[begin Source]

As technology advances, Imagineers had more opportunities to express themselves in a similar way that improvements in sound, storyboarding, color, and multi plane cameras helped animators express better in their films. This allowed for artist to create immersive environments such as Pirates Of The Caribbean and The Haunted Mansion. These attractions exist to tell a broad story instead of the attraction itself. In this way, the story transcended the medium.

In this sense, art became part of the attractions.

Art expresses a story, an idea, a concept. It expresses something without any particular function, making it a piece to understand our world and humanity. Can attractions fit within this definition? Or are attractions a functional product, delivering only entertainment for the guests in a theme park?

Some dark rides do have the function of entertainment, but sometimes they don’t. Even Pirates Of The Caribbean didn’t have a real function other than an idea Walt Disney had about a wax museum. Other attractions, like those developed for the 1964 New York World’s Fair, have a function, in this case a marketing purpose. Does this mean It’s A Small World couldn’t be a piece of art? It has an idea, a concept, that transcends its initial function. This is one of the most artistic attractions, with the imprint of Mary Blair in and out. So the definition of art without function dilutes for attractions that could have had an initial function but its overall message transcends it.

Marc Davis was a true believer in attractions as an art form, using Audio-Animatronics for the next step of three dimensional animation and storytelling. It was such an important belief in his career that he took nearly 5 years of active development in Western River Expedition, which would become Marc Davis’ greatest achievement.

Marc David did most of the staging and visual gags for Pirates Of The Caribbean, contributing also to The Haunted Mansion. These attractions have his staple comedy and humor, just like a good piece of art represents the artist. Western River Expedition could have easily been title Marc Davis’ Western River Expedition because of how much involvement he had in the project.

For a person who started working at WED because Walt asked him, Marc had an artist’s ambition. Walt wanted more humor for Jungle Cruise, so he asked Marc to reimagine some scenes and develop new ones. From this short task, Marc came up with some of the most iconic moments from The Jungle Cruise. After that, he would collaborate for other projects like It’s A Small World and The Enchanted Tiki Room. Even though Marc Davis would later talk about attractions as an art form that could helped him express, he started working in Imagineering because Walt begged him. Does that undermine the artistry of Marc Davis in these projects? No. It could still be considered art, even when Marc started with a clear task.

[end Source]

Set exercise:
Decide whether each statement agrees with the essay on attractions as art, answering yes or no and quoting the essay's deciding words: (a) Pirates Of The Caribbean had no real function beyond a wax museum idea of Walt Disney's. (b) The attractions developed for the 1964 New York World's Fair served no function. (c) Marc Davis began working at WED on his own initiative.

[begin Information provided]

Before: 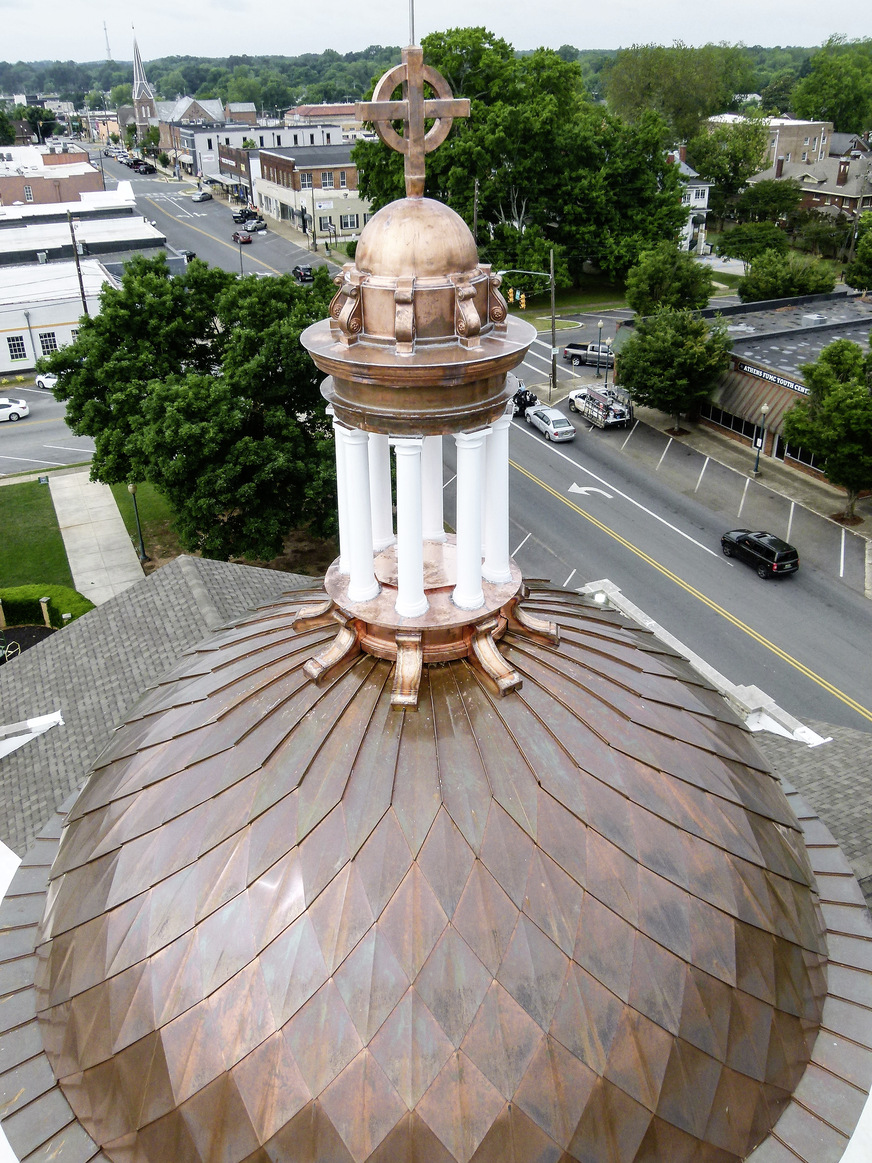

[end Information provided]

Problem solution:
(a) Yes: "Even Pirates Of The Caribbean didn’t have a real function other than an idea Walt Disney had about a wax museum."
(b) No: "Other attractions, like those developed for the 1964 New York World’s Fair, have a function, in this case a marketing purpose."
(c) No: "he started working in Imagineering because Walt begged him."